Summary - Vulnerability Details

The DSCEngine contracts accept all types of ERC20 tokens that have price feed and some of them can be fee-on-transfer tokens which deduct tokens for a fee. It means this contract will receive fewer tokens than mentioned by users in the depositCollateral function's parameters.

The location mentioned in the given link updates the users s_collateralDeposited mapping balances for different tokens based on user provided amountCollateral parameter, which can be vulnerable because it is possible that the contract will receive fewer tokens than mentioned by users.

Consider the scenario

1. Token X is a fee-on-transfer token and it takes 10% for each transfer. Alice has 1000 token X and Bob has 2000 token X

2. Both deposited collateral and transfers all tokens to the DSCEngine contract.
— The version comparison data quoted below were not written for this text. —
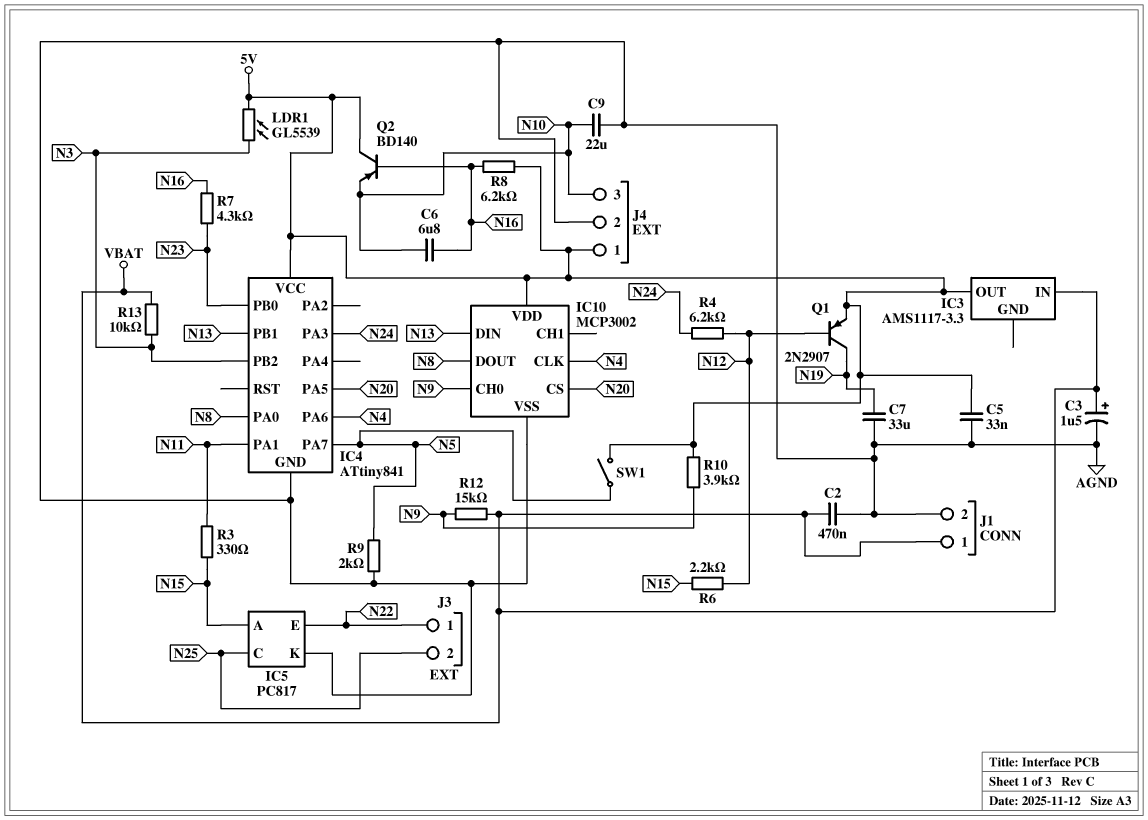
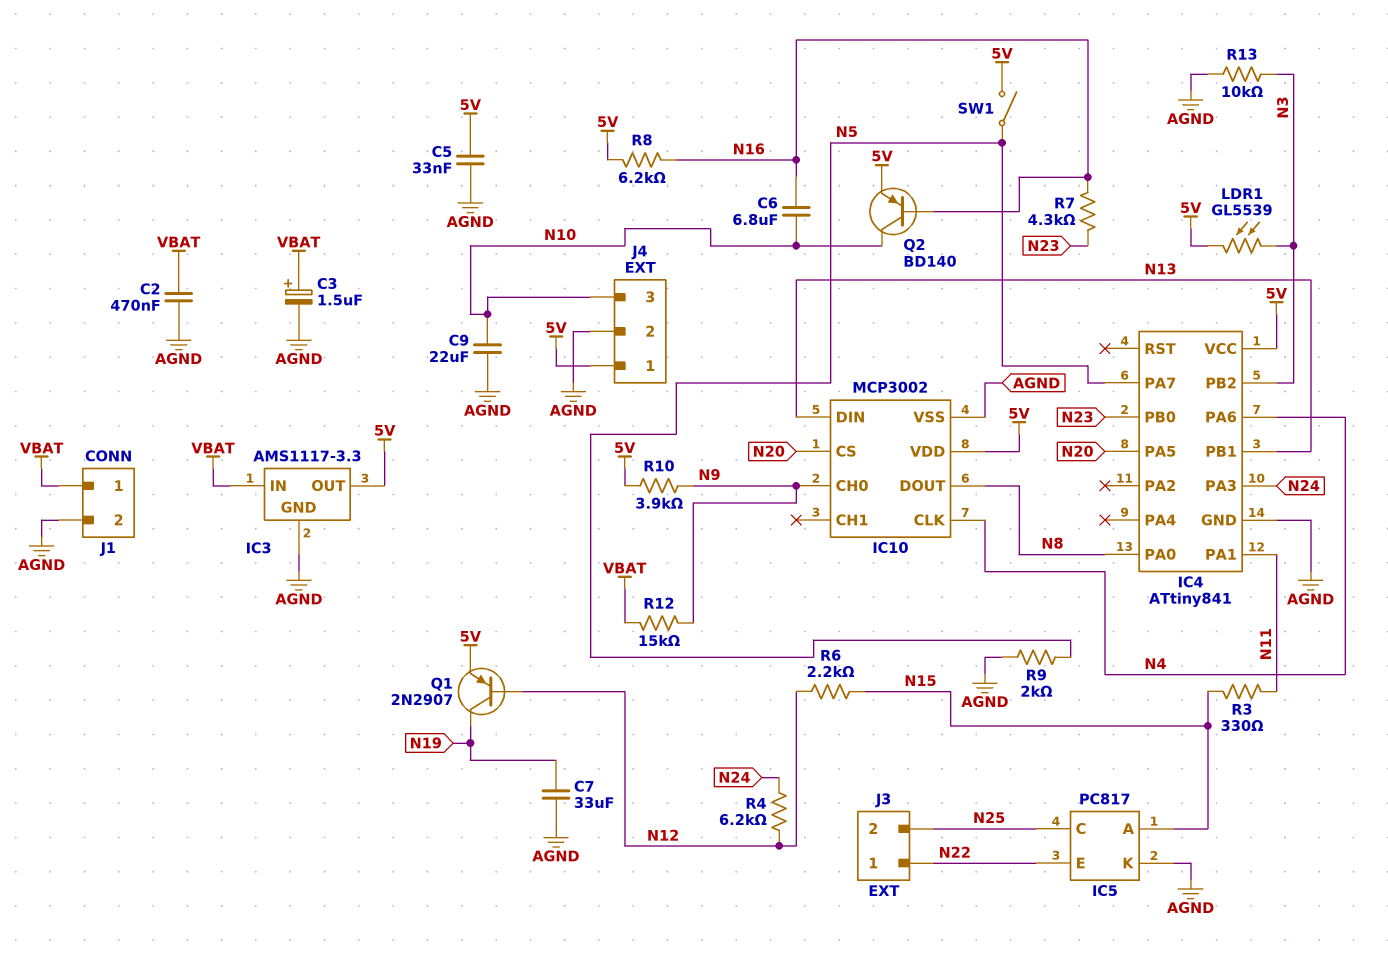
IC3 pin GND: none -> AGND
Q2: PNP BD140 (B N16, C 5V, E N10) -> PNP BD140 (B N16, C N10, E 5V)
R13: 10k (N3, VBAT) -> 10k (AGND, N3)

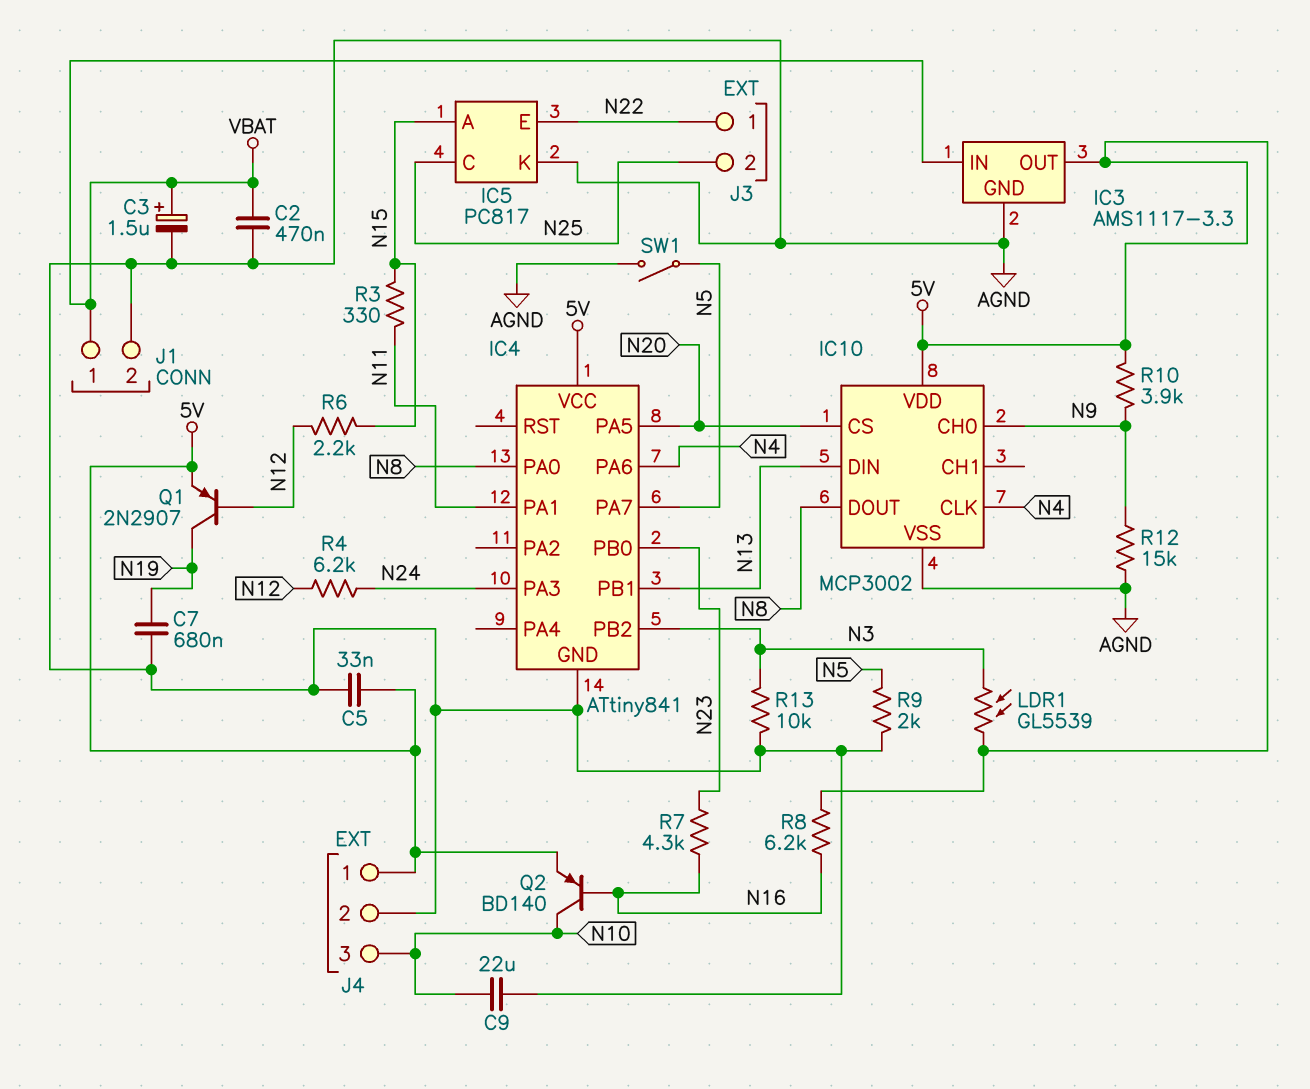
C6: 6.8uF (N10, N16) -> none
C7: 33uF (AGND, N19) -> 680nF (AGND, N19)
R12: 15k (N9, VBAT) -> 15k (AGND, N9)
SW1: switch (5V, N5) -> switch (AGND, N5)

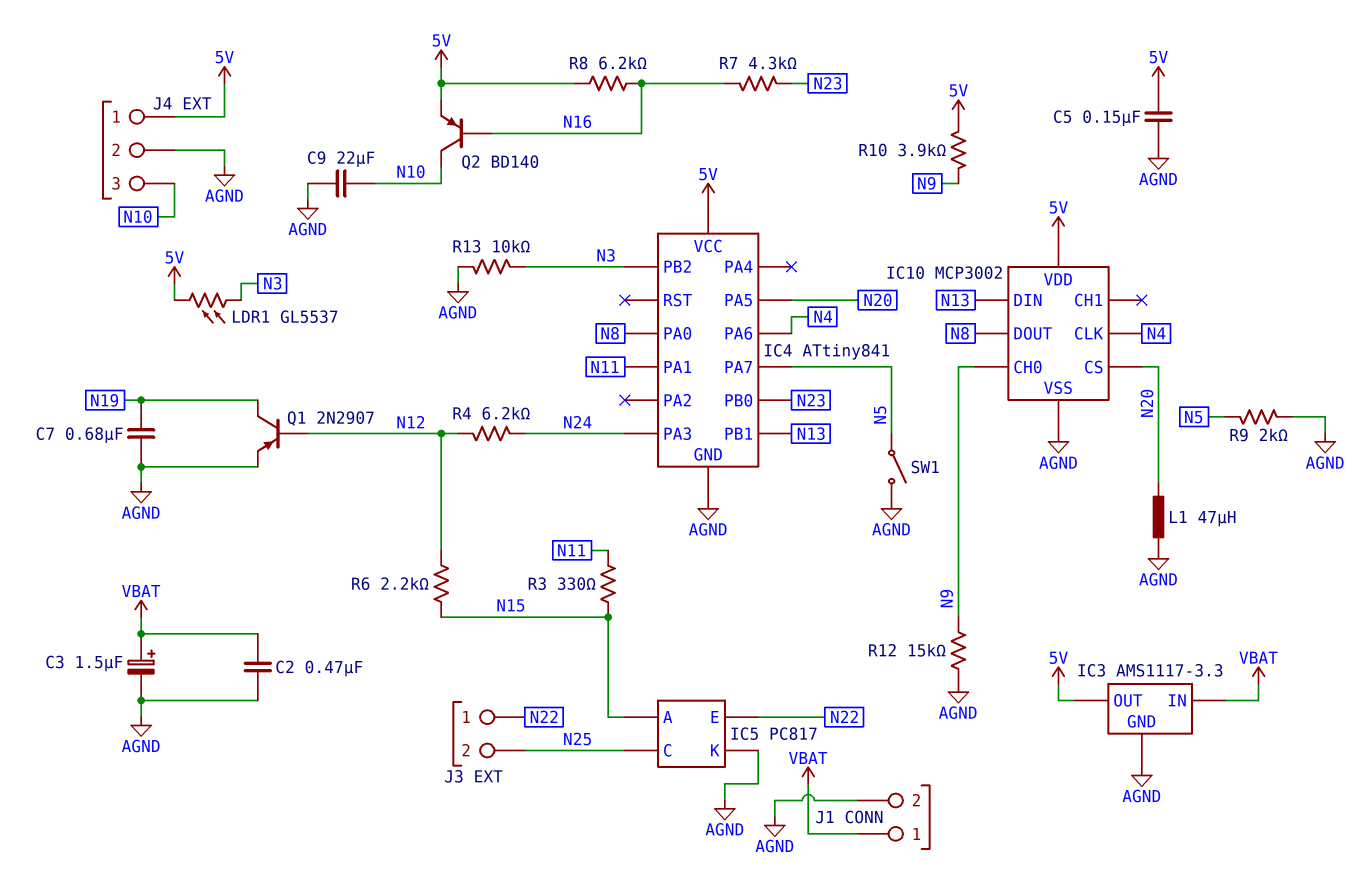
C5: 33nF (5V, AGND) -> 150nF (5V, AGND)
L1: none -> 47uH (AGND, N20)
LDR1: GL5539 (5V, N3) -> GL5537 (5V, N3)
Q1: PNP 2N2907 (B N12, C N19, E 5V) -> PNP 2N2907 (B N12, C N19, E AGND)

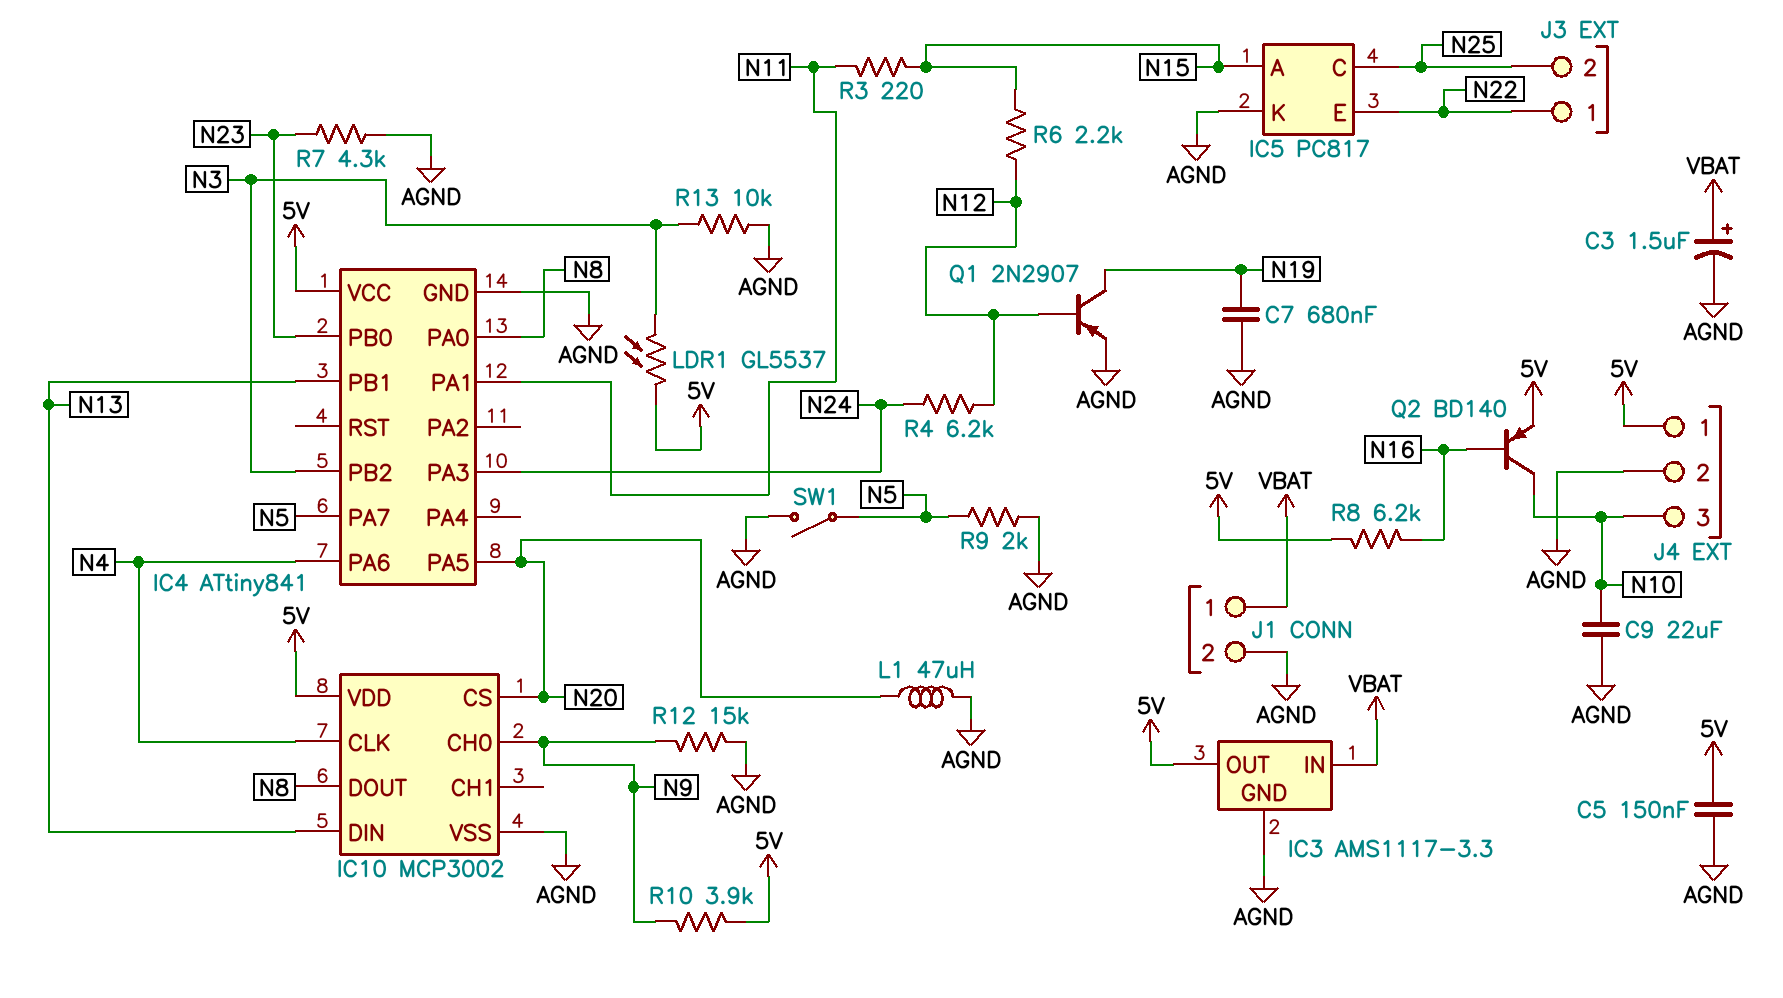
C2: 470nF (AGND, VBAT) -> none
R3: 330 (N11, N15) -> 220 (N11, N15)
R7: 4.3k (N16, N23) -> 4.3k (AGND, N23)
It recorded the amountCollateral for token X of Alice is 1000 and Bob is 2000. But since token X has a 10% fee, the contract only receives 2700 token X in the transferFrom.

3. Now Bob burn his DSC and redeemed his collateral (2000) from the pool. Because the pool recorded 2000 his funds, he can redeem 2000 token X.

4. Now the contract only has 700 token X left and obviously it's unable for Alice to redeem.

Tools Used

Manual Review, Solodit

Recommendations

Check the balance of the contracts before and after the transfer, and compare the difference with the amount mentioned by users if the amount is less than mentioned then contracts can revert.